The Sun sets in the West – that’s what we’ve been told; or made to believe rather. Well, it’s certainly not the case here. I know it may sound stupid. But this place, wherever it is, never seems to go dark, something that I can only feel, for I seem to have lost the power of my sight; strange though it may seem, I can feel the warmth of the light. Anyway, I’ve always believed it’s all just relative – this light & dark business. You might conclude that I am lying; that would be a hasty decision. You haven’t seen, ahem, gone through what I’ve experienced here!
In case you are guessing that I am delirious or maybe nuts, I would say hold on. You can ask the other folks over here. Yup, I am certainly not by myself, there are zillions; they’ll tell you for sure. I can’t see them, of course, but I do sense their presence just like with the light and warmth and whatever! I’ve not interacted with them. I did try to speak once and found that my mouth got stitched or something the moment I opened it. Yea, that I accept is certainly crazy but is most certainly not a lie.
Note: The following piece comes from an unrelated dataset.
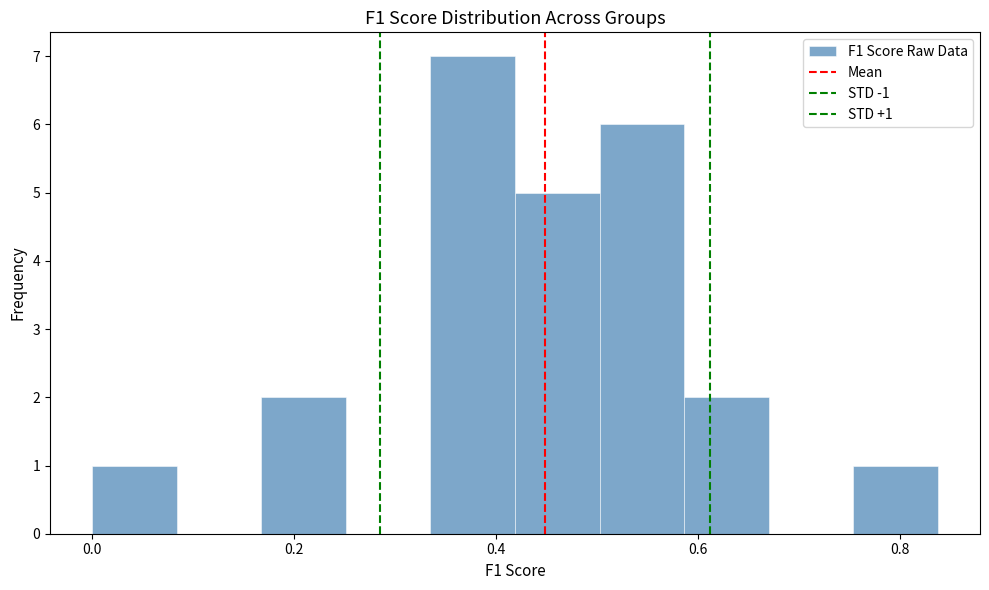

Which range on the x-axis has the tallest bar?

0.34 to 0.42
I got sh** scared initially, but I am okay with it now. I have learnt to survive like this.
One other amazing thing about this wonderful place is no one ever feels hunger or passion or sadness or ego or jealousy or any of those familiar emotions! Now I am not sure whether it is a boon or a curse. But that’s how things work here. No one eats, no one craves for one another, no animosity, nothing to lose, there is no motive to live, yet everyone seems at peace and, quite obviously, no one ever talks. It’s absolute silence. But everyone is sure they are here for a cause. Isn’t that great!
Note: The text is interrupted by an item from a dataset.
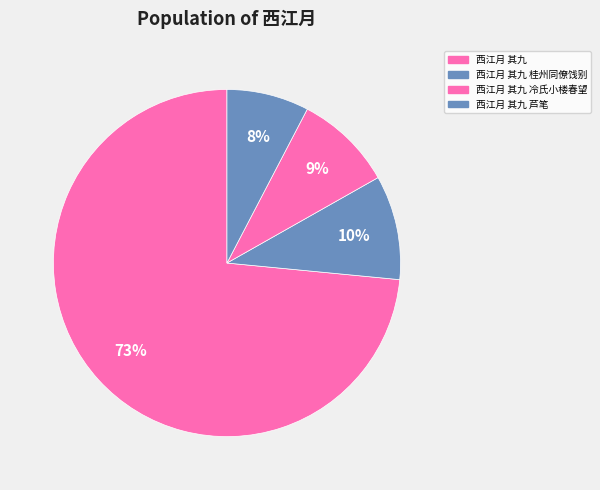

What is the smallest slice in the pie chart?

西江月 其九 芦笔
I wonder how long I’ve been like this, trapped in this… this suite or whatever you can call this. Heck I can’t even feel my limbs or anything like that anymore! There’s nothing unconditional about this place except for the silence. It sometimes seems painful, but is sometimes so beautiful. Everything seems constant yet moving, distant yet so seemingly near.
Nobody governs us, that’s one another perceptible thing. No petty politics, no promises, no tirades, no lives at stake, no unwanted lies. But I’ve always had a strange feeling that someone or something is guiding me somewhere and I’ve the hunch that whoever it is is certainly doing a great job! Don’t ask me why, as I said it is just a hunch.
Given all these facts I still am not able to guess this place or my position here. Things simply seem to keep changing ever so subtly. That is perhaps the only thing in sync with what I’ve experienced before. I mean this ‘change’ thing! I definitely need to know where I am. My curiosity is killing me!
Why am I getting the strange feeling that I am being slowly moved out of this place? Don’t they (whoever they are) want me here anymore? The idea may seem outlandish, but I certainly don’t want to move out of here! But I don’t want to resist either. Damn! This certainly doesn’t seem too good all of a sudden… I mean this conflict of ideas. My peace seems shattered. Why do I seem so fragile all of a sudden! Am I undergoing a physical change? What is happening to me?